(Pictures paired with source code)

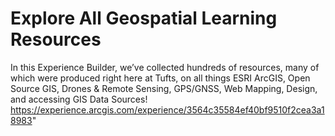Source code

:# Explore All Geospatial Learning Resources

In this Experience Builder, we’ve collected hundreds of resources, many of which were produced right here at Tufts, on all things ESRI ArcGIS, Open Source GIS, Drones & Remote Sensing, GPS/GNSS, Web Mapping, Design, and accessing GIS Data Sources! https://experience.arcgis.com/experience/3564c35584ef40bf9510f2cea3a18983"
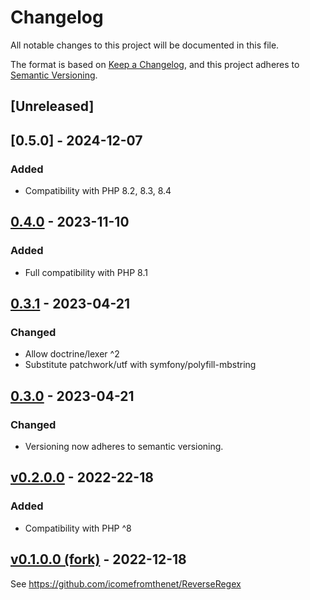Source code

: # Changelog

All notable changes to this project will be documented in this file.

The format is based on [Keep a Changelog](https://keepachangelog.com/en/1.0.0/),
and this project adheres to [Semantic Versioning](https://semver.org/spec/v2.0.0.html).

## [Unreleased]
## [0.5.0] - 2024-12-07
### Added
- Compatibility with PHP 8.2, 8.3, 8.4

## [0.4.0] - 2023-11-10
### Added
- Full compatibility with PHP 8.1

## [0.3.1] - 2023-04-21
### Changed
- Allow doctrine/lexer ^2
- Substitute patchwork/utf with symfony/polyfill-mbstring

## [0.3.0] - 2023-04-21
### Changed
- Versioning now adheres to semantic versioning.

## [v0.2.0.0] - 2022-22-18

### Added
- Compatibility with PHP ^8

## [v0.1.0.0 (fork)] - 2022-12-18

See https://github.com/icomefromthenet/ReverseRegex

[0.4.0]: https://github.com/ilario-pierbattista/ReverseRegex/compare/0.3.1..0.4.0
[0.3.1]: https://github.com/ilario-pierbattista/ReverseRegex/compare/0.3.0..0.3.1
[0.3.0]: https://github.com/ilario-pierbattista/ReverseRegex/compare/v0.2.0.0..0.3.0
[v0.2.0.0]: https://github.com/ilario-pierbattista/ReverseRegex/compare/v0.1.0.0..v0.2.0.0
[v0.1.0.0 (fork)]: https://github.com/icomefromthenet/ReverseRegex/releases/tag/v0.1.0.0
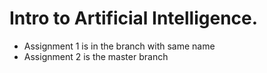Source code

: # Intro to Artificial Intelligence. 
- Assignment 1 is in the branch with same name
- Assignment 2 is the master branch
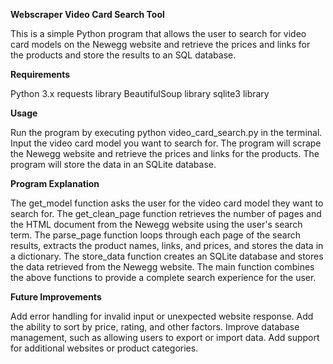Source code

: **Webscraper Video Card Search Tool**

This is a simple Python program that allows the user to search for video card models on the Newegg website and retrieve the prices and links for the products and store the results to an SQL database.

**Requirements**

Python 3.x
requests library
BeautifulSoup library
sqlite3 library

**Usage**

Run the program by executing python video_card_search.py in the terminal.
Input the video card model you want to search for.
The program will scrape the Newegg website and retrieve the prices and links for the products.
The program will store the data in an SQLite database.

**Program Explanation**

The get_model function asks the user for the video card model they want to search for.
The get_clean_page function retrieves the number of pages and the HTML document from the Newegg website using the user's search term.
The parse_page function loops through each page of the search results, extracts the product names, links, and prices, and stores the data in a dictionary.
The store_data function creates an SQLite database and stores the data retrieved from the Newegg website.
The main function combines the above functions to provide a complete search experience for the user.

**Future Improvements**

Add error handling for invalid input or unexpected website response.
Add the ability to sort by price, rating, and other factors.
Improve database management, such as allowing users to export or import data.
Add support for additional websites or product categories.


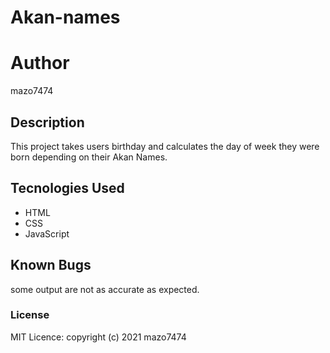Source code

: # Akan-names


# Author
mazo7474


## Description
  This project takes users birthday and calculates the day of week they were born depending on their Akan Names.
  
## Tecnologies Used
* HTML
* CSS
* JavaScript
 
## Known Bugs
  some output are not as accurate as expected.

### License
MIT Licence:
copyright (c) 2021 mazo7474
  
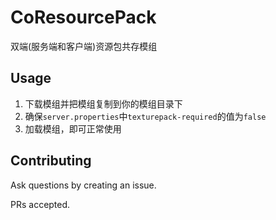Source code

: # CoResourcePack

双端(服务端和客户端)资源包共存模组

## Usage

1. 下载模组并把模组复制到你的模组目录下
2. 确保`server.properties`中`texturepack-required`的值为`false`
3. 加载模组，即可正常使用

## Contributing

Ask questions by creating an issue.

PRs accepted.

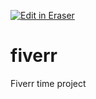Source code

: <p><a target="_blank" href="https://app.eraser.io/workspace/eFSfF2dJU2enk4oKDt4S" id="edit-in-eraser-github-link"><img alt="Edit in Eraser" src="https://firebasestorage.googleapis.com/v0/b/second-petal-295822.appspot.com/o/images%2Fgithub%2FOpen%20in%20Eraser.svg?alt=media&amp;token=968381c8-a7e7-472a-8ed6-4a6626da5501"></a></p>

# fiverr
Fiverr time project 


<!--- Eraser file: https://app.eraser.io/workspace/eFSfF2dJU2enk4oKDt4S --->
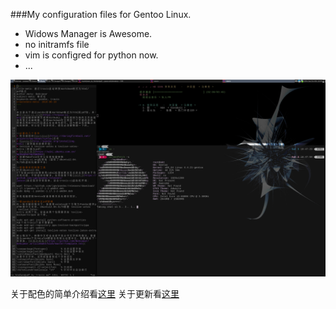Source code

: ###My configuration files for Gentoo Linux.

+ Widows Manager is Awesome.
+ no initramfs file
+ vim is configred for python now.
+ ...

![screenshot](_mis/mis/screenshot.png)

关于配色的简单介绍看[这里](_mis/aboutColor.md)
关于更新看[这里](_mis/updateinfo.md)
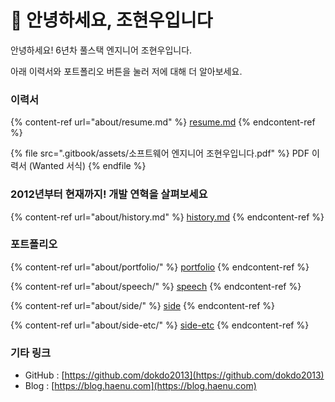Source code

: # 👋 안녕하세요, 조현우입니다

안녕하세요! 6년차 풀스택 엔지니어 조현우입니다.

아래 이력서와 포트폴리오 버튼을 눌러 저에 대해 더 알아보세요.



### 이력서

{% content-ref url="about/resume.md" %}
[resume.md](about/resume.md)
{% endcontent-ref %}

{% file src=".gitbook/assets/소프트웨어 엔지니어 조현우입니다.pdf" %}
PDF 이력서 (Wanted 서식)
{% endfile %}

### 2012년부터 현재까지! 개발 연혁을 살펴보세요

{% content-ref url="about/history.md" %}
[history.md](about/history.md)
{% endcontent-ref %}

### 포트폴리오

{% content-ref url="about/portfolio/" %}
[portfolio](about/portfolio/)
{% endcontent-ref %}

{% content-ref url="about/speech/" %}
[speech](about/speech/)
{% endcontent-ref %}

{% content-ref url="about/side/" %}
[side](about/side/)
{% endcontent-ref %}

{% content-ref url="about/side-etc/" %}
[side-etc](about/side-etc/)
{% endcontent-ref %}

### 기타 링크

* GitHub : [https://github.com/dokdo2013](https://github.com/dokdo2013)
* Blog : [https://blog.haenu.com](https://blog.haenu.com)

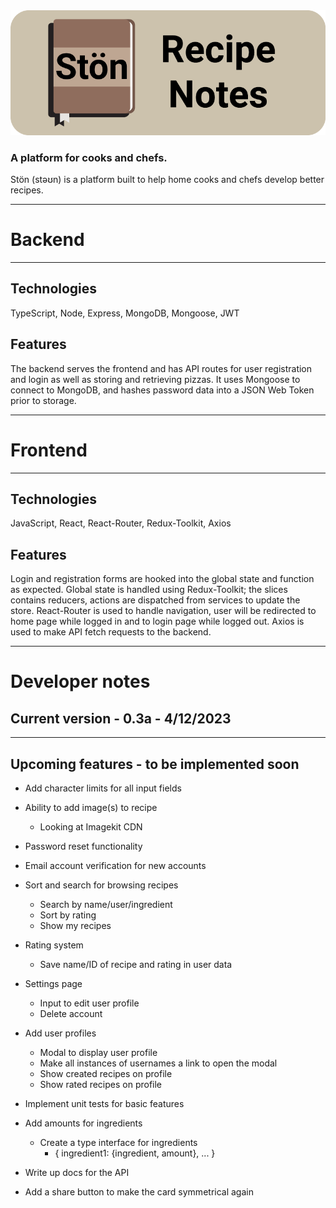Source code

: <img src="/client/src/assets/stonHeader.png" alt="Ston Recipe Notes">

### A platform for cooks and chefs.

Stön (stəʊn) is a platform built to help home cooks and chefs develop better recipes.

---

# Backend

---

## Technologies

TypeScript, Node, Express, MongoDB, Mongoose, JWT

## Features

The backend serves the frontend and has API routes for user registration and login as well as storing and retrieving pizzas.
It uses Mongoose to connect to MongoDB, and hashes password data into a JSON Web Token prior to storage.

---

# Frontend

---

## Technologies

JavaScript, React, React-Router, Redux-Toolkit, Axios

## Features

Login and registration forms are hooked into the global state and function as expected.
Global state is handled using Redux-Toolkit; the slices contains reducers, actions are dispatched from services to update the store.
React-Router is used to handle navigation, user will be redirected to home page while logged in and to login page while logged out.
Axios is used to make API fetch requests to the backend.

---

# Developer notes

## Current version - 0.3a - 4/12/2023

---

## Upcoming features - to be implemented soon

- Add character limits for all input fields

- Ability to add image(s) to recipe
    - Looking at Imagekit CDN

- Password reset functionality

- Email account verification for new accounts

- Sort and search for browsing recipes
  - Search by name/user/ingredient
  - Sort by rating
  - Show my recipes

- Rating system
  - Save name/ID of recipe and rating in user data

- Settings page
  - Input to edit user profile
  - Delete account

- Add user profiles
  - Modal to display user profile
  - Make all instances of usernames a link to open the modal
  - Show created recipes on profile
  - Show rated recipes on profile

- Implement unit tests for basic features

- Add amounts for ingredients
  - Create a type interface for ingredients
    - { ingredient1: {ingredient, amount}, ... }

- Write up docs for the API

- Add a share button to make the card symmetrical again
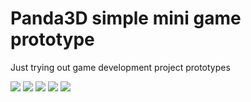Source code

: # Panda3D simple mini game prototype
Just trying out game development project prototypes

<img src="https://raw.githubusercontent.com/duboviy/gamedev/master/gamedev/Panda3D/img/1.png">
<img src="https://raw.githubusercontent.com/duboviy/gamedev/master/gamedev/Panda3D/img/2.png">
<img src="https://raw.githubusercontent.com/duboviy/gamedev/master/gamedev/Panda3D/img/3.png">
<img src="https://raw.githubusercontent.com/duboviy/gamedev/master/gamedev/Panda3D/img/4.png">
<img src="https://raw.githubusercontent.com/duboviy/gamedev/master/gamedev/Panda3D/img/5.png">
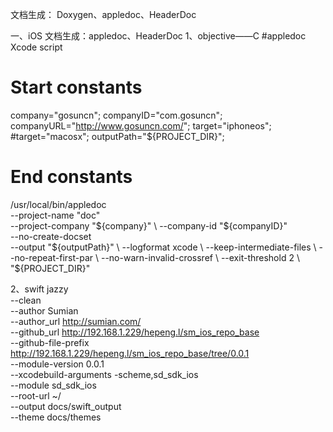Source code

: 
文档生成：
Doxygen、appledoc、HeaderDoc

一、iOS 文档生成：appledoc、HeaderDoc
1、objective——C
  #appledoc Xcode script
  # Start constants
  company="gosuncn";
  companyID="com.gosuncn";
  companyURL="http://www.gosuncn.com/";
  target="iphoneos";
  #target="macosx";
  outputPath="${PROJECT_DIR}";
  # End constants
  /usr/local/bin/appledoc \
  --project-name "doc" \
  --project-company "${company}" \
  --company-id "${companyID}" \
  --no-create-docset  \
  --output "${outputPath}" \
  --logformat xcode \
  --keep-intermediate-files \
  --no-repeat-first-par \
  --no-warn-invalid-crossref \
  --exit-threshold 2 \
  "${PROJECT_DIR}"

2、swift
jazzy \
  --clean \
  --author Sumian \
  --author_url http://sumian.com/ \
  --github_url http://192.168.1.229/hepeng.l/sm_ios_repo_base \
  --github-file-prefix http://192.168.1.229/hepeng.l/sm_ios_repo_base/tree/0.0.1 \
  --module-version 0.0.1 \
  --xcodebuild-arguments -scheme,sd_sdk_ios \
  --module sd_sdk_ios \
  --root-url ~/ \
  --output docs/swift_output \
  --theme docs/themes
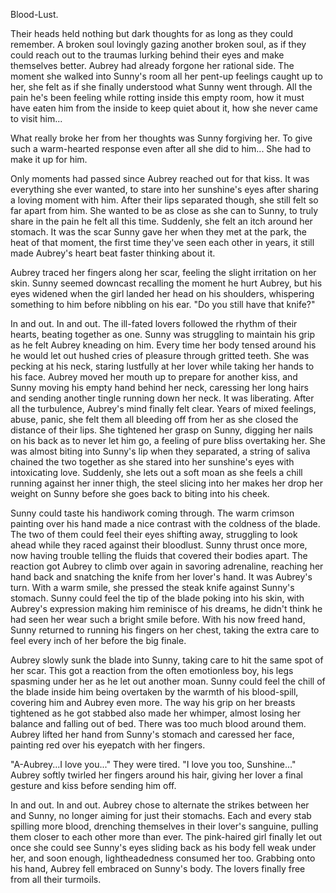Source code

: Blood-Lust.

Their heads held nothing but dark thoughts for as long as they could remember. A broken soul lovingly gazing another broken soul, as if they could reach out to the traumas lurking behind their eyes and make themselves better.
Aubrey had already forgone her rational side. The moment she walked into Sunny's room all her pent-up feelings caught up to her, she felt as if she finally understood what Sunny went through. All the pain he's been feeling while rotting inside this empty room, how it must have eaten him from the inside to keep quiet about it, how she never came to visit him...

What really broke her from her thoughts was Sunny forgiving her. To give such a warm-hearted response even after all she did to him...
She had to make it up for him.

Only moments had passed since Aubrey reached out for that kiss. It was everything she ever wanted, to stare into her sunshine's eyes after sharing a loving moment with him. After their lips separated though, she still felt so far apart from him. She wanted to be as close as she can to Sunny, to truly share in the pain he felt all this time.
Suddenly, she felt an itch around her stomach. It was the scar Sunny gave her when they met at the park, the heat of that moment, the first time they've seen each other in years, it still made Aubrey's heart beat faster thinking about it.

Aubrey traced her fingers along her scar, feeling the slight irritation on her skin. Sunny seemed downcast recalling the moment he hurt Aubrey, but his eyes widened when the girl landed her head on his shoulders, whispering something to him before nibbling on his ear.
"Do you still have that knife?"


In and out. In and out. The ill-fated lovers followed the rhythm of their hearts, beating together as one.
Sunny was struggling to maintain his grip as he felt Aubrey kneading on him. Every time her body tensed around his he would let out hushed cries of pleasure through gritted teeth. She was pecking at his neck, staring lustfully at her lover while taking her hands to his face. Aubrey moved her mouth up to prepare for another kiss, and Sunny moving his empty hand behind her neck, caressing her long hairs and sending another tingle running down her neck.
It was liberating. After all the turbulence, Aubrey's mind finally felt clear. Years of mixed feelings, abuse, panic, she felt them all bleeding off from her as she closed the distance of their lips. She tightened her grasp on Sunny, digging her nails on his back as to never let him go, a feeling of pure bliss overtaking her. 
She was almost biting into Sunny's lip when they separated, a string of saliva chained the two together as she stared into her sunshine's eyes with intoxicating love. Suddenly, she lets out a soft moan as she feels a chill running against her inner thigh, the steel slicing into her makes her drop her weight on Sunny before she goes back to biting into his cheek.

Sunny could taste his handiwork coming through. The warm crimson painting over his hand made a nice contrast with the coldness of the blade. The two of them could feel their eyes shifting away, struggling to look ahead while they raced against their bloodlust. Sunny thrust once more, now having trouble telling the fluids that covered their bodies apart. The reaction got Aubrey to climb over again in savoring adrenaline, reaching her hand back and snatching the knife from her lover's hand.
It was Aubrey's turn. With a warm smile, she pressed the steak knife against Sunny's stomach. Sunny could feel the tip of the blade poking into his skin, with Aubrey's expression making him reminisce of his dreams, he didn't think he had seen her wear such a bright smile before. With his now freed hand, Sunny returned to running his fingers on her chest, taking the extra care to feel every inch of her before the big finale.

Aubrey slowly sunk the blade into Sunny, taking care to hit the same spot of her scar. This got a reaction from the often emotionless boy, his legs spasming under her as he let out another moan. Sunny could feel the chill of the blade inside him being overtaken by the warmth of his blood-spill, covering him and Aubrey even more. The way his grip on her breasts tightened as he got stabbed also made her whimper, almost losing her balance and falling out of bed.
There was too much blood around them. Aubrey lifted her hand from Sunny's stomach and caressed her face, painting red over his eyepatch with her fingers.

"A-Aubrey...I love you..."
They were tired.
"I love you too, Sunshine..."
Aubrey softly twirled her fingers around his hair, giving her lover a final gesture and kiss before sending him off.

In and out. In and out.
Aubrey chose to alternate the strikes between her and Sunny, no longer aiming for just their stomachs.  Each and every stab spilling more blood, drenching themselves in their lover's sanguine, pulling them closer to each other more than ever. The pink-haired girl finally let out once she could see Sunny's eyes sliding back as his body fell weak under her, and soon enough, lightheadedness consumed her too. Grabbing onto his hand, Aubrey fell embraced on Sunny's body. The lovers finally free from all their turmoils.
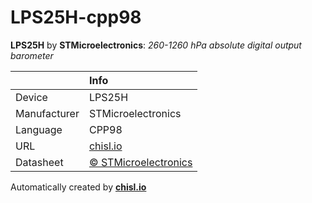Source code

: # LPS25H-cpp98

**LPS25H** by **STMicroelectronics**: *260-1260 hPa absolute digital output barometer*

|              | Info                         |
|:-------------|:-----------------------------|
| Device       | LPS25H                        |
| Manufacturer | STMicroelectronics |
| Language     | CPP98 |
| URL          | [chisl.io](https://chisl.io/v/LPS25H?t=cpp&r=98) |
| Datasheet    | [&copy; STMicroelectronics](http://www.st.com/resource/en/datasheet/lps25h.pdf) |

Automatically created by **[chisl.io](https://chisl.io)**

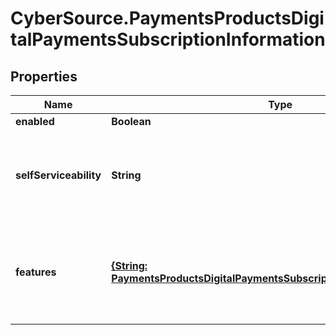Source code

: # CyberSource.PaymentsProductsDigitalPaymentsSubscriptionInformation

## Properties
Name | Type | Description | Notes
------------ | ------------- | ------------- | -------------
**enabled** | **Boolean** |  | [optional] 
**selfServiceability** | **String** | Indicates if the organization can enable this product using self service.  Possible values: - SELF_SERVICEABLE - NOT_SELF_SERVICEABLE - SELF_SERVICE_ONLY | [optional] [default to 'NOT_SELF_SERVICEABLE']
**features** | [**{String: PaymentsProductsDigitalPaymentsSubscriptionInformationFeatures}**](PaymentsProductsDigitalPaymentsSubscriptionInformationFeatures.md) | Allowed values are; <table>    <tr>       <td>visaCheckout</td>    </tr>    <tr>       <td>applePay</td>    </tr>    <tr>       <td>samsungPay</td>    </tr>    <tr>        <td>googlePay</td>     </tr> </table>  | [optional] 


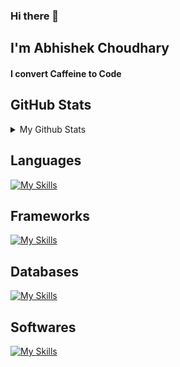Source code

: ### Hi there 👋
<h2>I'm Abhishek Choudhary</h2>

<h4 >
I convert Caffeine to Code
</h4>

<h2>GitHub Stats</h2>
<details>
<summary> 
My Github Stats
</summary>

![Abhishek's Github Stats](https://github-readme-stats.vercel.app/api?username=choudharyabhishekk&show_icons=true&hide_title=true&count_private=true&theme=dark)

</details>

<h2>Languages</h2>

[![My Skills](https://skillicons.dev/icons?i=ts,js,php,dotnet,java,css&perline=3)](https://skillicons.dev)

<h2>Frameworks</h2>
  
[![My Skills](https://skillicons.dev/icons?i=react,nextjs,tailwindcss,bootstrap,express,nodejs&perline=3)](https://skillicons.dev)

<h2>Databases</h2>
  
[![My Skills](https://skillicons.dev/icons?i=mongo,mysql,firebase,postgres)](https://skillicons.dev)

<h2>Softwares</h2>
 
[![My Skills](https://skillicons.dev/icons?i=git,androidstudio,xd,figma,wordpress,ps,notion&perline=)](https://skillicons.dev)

### [WHAT YOU SHOULD DO]
Set down word for word the lines from the opening of the entries above through the line that contains "The format is", and omit every picture.

### [SOLUTION FOR THIS PROBLEM]
Source code

:# Explore All Geospatial Learning Resources

In this Experience Builder, we’ve collected hundreds of resources, many of which were produced right here at Tufts, on all things ESRI ArcGIS, Open Source GIS, Drones & Remote Sensing, GPS/GNSS, Web Mapping, Design, and accessing GIS Data Sources! https://experience.arcgis.com/experience/3564c35584ef40bf9510f2cea3a18983"
Source code

: # Changelog

All notable changes to this project will be documented in this file.

The format is based on [Keep a Changelog](https://keepachangelog.com/en/1.0.0/),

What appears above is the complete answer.